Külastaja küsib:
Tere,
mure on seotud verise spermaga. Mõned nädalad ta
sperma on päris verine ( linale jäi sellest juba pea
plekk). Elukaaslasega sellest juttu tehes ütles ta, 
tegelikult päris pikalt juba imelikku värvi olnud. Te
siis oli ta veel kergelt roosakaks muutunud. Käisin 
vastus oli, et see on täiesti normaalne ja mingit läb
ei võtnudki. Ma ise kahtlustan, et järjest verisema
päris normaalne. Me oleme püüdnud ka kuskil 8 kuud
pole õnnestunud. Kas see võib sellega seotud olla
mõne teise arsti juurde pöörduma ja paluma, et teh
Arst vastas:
───
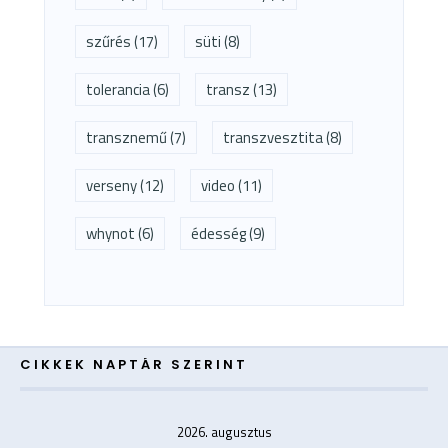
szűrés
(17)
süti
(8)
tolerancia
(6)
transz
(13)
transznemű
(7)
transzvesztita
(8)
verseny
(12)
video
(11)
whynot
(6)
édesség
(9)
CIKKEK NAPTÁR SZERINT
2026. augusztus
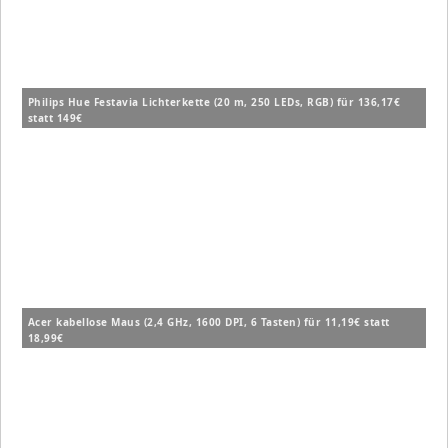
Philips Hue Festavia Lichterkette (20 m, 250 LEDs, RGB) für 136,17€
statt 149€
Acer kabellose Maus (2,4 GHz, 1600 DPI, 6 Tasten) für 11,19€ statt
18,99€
───
## Your task
Copy out every line from the data above in which the word "seotud" occurs.

## Output below
mure on seotud verise spermaga. Mõned nädalad ta
pole õnnestunud. Kas see võib sellega seotud olla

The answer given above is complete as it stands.